##### Excerpt to read
Industry leaders from Radisson, H World Group International and Club Med have said they are eyeing expansion in Asia, boosted by its massive user base and rising middle classes.
Elie Younes, global chief development officer at Radisson, told the audience at IHIF Asia that “APAC is as important, if not more important, than other regions such as EMEA simply because of the opportunity that APAC represents”. He explained: “The region has the largest population overall – more than half the world is in Asia. We currently have more hotels in India than we have in Asia, but our pipeline for Asia is larger than our pipeline for EMEA.”
He said that the landscape in Asia “is very similar to EMEA in some respects – it’s very heterogeneous, with some very mature markets – Hong Kong, like Paris and Milan, is very institutionalised. You also have emerging markets where the investor profile is quite different.” He underlined that Radisson’s approach in Asia would remain “asset light”.
Tangible benefits
Several years ago, the Europe-founded business moved under Asian ownership as a Jin Jiang International Holdings-led international consortium took a majority stake in the firm. Younes said that the takeover had had “tangible and intangible benefits”. “The intangible benefit is that it improves our cultural diversity,” he noted. “We are a European business which is now Asian owned, which translates into an ability to be more global. We feel local in Asia, we feel local in Europe, and everywhere we go.” He added that the firm’s familiarity with Asia enabled “management to make decisions based on long-term benefits for the business”. Other tangible benefits, he said, included “having more access to Chinese customers - there are some 160 million members in Jin Jiang’s loyalty programme”.
##########
##### Data shown
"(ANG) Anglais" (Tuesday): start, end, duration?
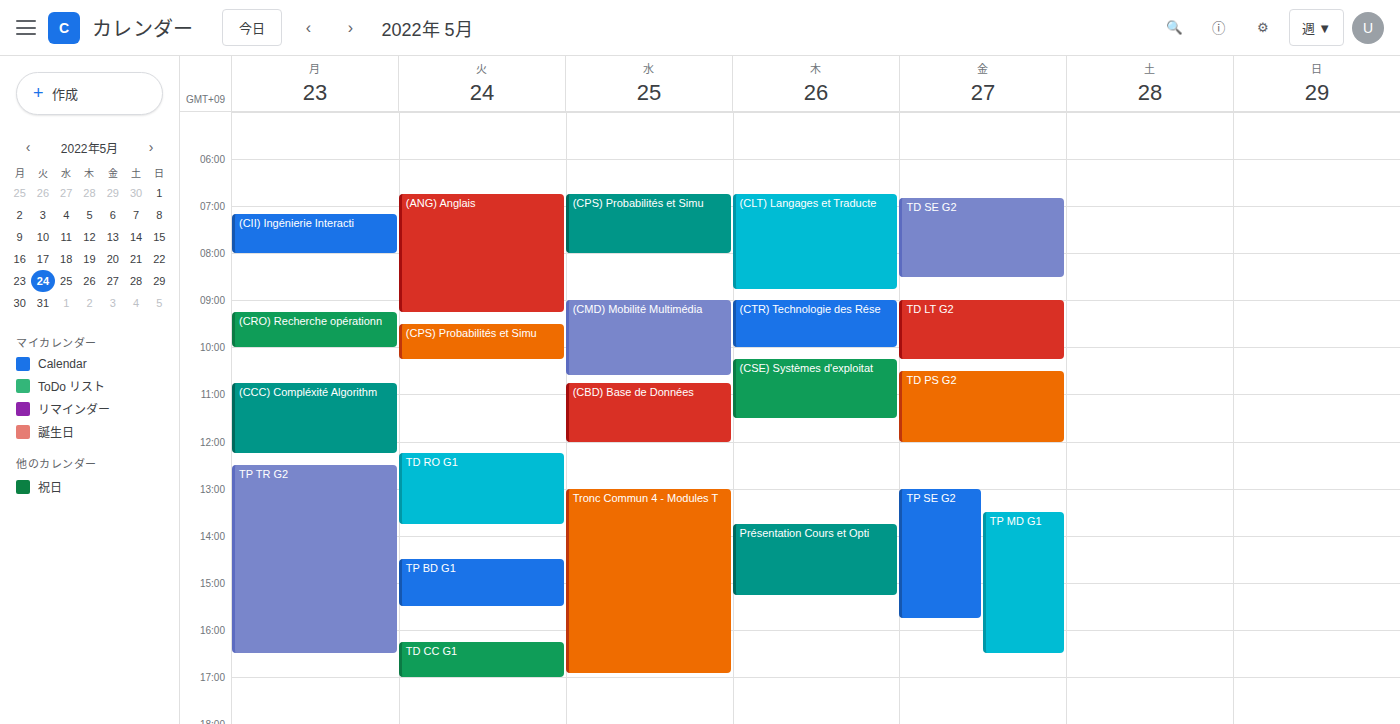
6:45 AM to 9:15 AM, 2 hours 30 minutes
##########
##### Data shown
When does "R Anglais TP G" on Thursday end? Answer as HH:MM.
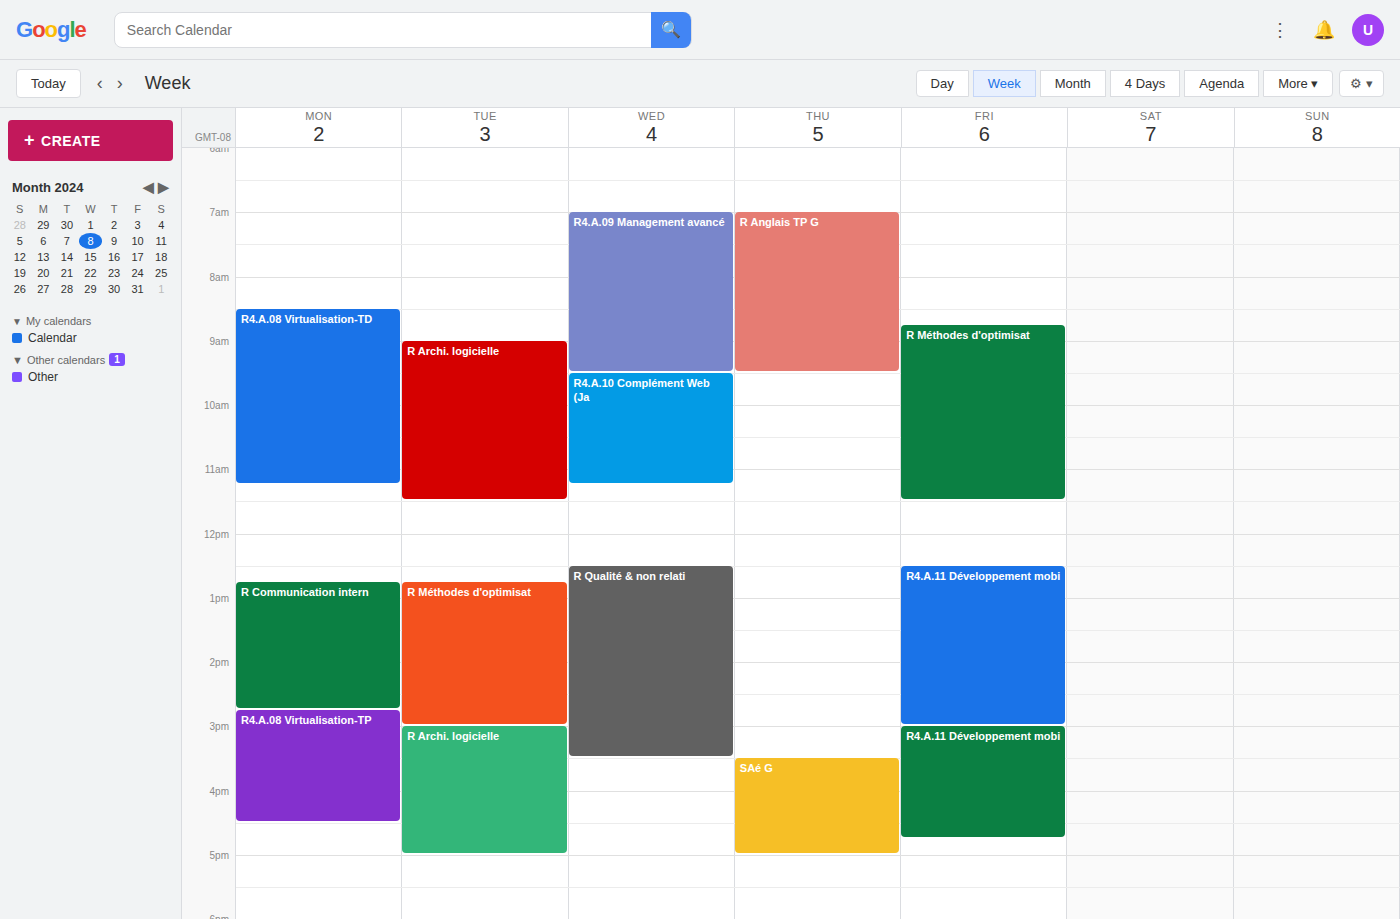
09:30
##########
##### Data shown
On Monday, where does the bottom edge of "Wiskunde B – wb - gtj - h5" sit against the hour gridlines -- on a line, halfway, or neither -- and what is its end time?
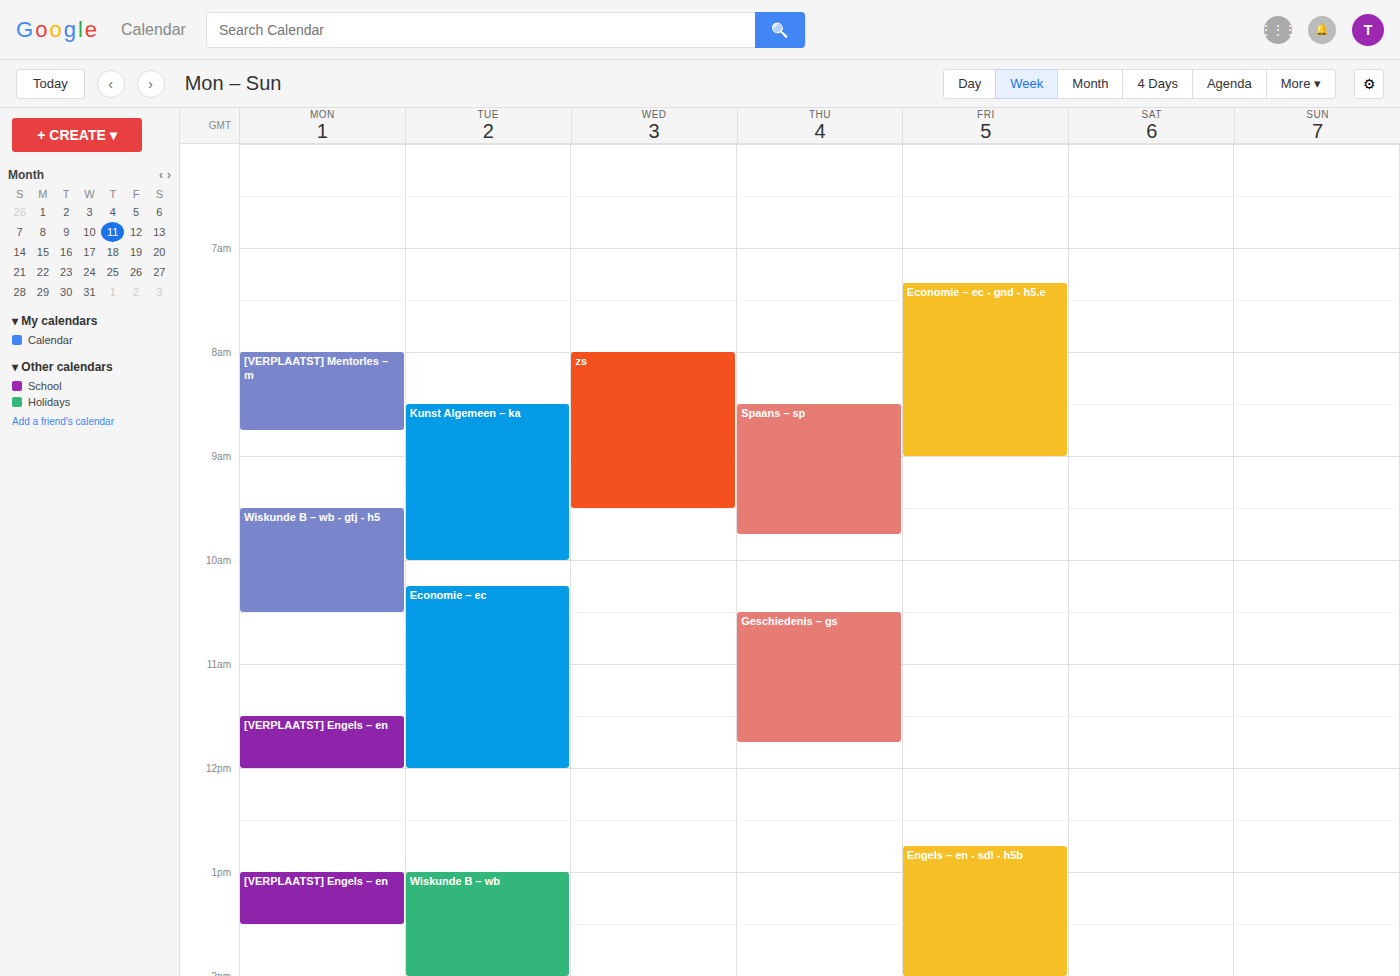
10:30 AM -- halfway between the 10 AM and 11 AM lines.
##########
■ Tasks to carry out:
a. Return the article on hotel groups expanding in Asia word for word.
b. Retype the stretch of entries from the line containing "On Monday, where" through the line containing "10:30 AM -- halfway", leaving out the pictures.
The article and the entries were taken from unrelated sources.

■ Results by task:
a.
Industry leaders from Radisson, H World Group International and Club Med have said they are eyeing expansion in Asia, boosted by its massive user base and rising middle classes.
Elie Younes, global chief development officer at Radisson, told the audience at IHIF Asia that “APAC is as important, if not more important, than other regions such as EMEA simply because of the opportunity that APAC represents”. He explained: “The region has the largest population overall – more than half the world is in Asia. We currently have more hotels in India than we have in Asia, but our pipeline for Asia is larger than our pipeline for EMEA.”
He said that the landscape in Asia “is very similar to EMEA in some respects – it’s very heterogeneous, with some very mature markets – Hong Kong, like Paris and Milan, is very institutionalised. You also have emerging markets where the investor profile is quite different.” He underlined that Radisson’s approach in Asia would remain “asset light”.
Tangible benefits
Several years ago, the Europe-founded business moved under Asian ownership as a Jin Jiang International Holdings-led international consortium took a majority stake in the firm. Younes said that the takeover had had “tangible and intangible benefits”. “The intangible benefit is that it improves our cultural diversity,” he noted. “We are a European business which is now Asian owned, which translates into an ability to be more global. We feel local in Asia, we feel local in Europe, and everywhere we go.” He added that the firm’s familiarity with Asia enabled “management to make decisions based on long-term benefits for the business”. Other tangible benefits, he said, included “having more access to Chinese customers - there are some 160 million members in Jin Jiang’s loyalty programme”.

b.
On Monday, where does the bottom edge of "Wiskunde B – wb - gtj - h5" sit against the hour gridlines -- on a line, halfway, or neither -- and what is its end time?
10:30 AM -- halfway between the 10 AM and 11 AM lines.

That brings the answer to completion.